OEFENTEKST
Hoofdstuk 2 Het initiatief

In dit hoofdstuk wordt het initiatief beschreven. Eerst wordt ingegaan op de bestaande situatie van het plangebied en de relatie met de omgeving. Daarna wordt ingezoomd op het beoogde initiatief.

2.1 Huidige situatie

Het plangebied ligt aan het Groenelaantje 35 / 37. Bijgevoegde afbeelding geeft via een luchtfoto het pand weer. Het pand heeft een maatschappelijke bestemming welke nader is gespecificeerd tot 'zorg'. Tot enige tijd geleden wast het pand mede in gebruik door de naastgelegen school. Op dit moment staat het pand leeg.

afbeelding "i_NL.IMRO.0302.BP01216-VG01_0002.png"

Luchtfoto. Bron: Funda.

GEGEVENS
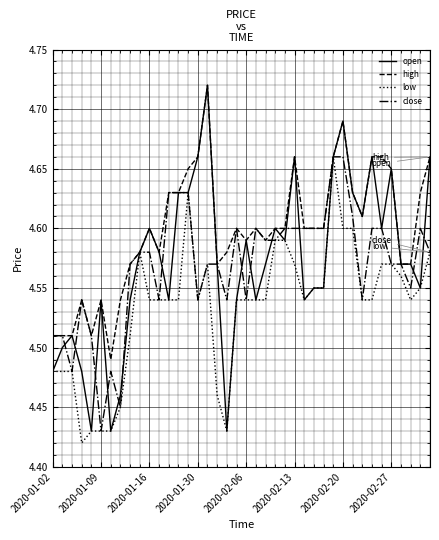

Which series has the largest total across all categories?

high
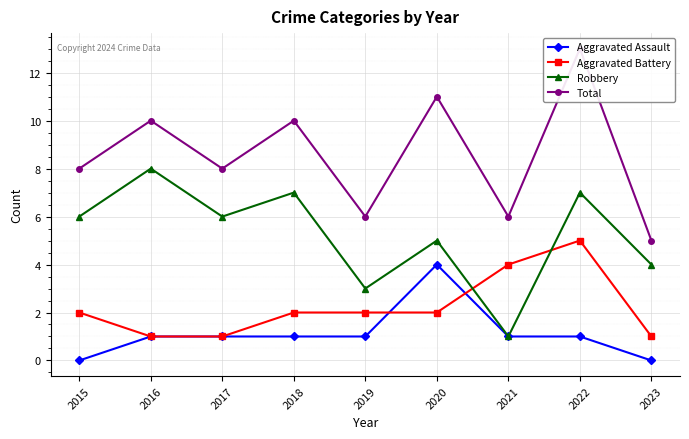

How many interior local peaks does the Total series have?

4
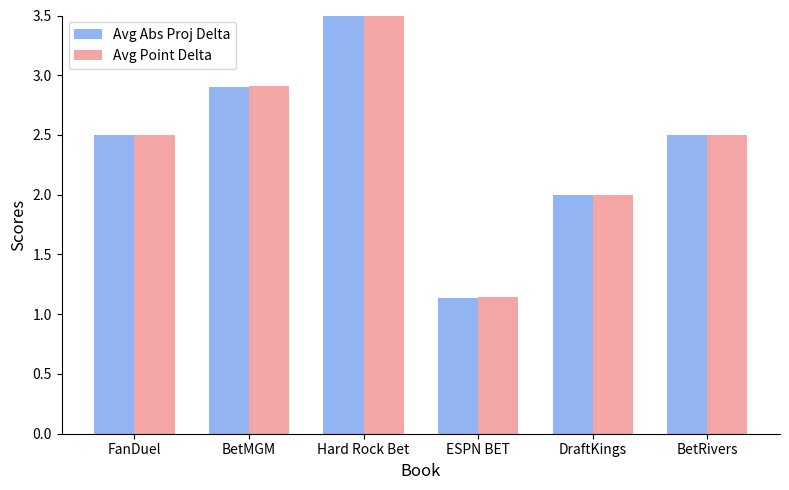

At which category does the chart reach its peak across all series?

Hard Rock Bet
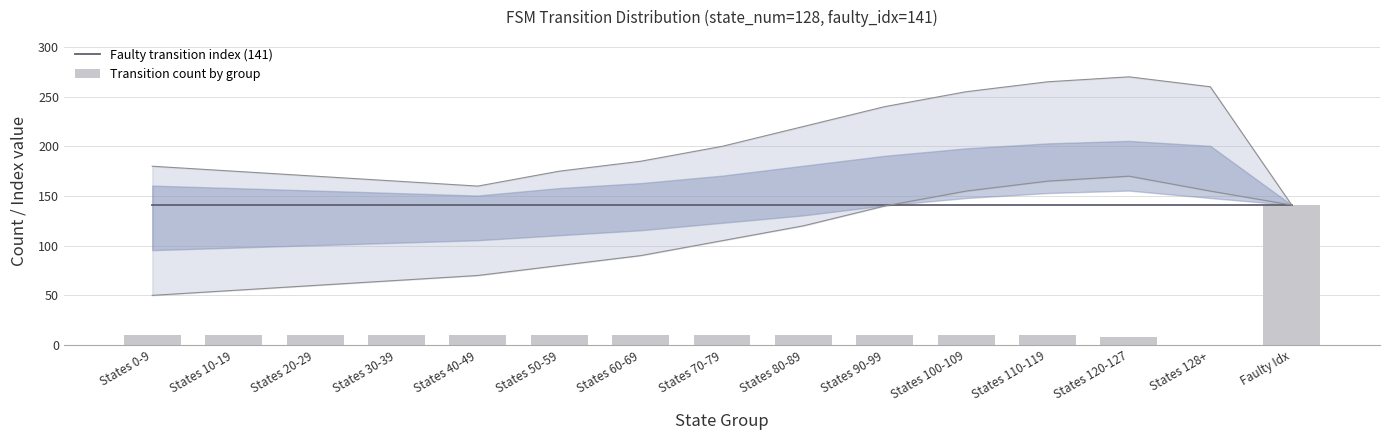

What is the total value across all series at States 100-109?

151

OPDRACHTEN
- 1) Welke bestemming heeft het pand aan het Groenelaantje volgens de tekst over het initiatief?
- 2) Schrijf uit de tekst over het initiatief letterlijk het stuk over dat begint bij "Hoofdstuk 2 Het" en doorloopt tot en met "Luchtfoto. Bron: Funda.".
- 3) Zet de tekst over het initiatief aan het Groenelaantje alsjeblieft voort vanaf het punt waar die ophoudt.
De rijen staan los van de tekst over het initiatief.

ANTWOORDEN
- 1) Een maatschappelijke bestemming, nader gespecificeerd tot 'zorg'.

- 2)
Hoofdstuk 2 Het initiatief

In dit hoofdstuk wordt het initiatief beschreven. Eerst wordt ingegaan op de bestaande situatie van het plangebied en de relatie met de omgeving. Daarna wordt ingezoomd op het beoogde initiatief.

2.1 Huidige situatie

Het plangebied ligt aan het Groenelaantje 35 / 37. Bijgevoegde afbeelding geeft via een luchtfoto het pand weer. Het pand heeft een maatschappelijke bestemming welke nader is gespecificeerd tot 'zorg'. Tot enige tijd geleden wast het pand mede in gebruik door de naastgelegen school. Op dit moment staat het pand leeg.

afbeelding "i_NL.IMRO.0302.BP01216-VG01_0002.png"

Luchtfoto. Bron: Funda.

- 3)
2.2 Toekomstige situatie

Bij het zoeken naar een passende invulling voor dit pand bestaat de behoefte de bestemming, zie ook hierna onder het geldende bestemmingsplan in paragraaf 3.2, nader te specificeren. Forensische zorg wordt hier vanuit oogpunt van veiligheid niet passend gevonden gegeven de naastgelegen school voor bijzonder onderwijs en woningen en de kwaliteiten van dit gebied vanuit natuur- en recreatief oogpunt. Zeker ook doordat dergelijke zorg inrichtingsmaatregelen zoals hekken en andere veiligheidsvoorzieningen vraagt welke niet passen. d worden gevonden in deze omgeving. Daarom wordt dat via voorliggend bestemmingsplan uitgesloten. Tevens is het vanuit diverse ruimtelijke aspecten onwenselijk dat het aantal personen dat 24-uurs-zorg onbegrensd is. Gekozen is voor een begrenzing die passend is bij de mogelijkheden die het huidige gebouw biedt. Naast deze twee inperkingen van de gebruiksmogelijkheden wordt binnen de bestemming Maatschappelijk de component dienstverlening toegevoegd omdat dit pand zich daar, mede gegeven de omgeving en deels historisch gebruik, goed voor leent. Denk bij maatschappelijke dienstverlening bijvoorbeeld aan de GGD maar ook andere maatschappelijke functies zoals educatieve, sociaalmedische, sociaalculturele en levensbeschouwelijke voorzieningen en voorzieningen ten behoeve van openbare dienstverlening.

Hoofdstuk 3 Beleidskader

3.1 Rijks- en provinciaal beleid

Gezien de opgave is het Rijks- en provinciale beleid niet van toepassing op deze opgave.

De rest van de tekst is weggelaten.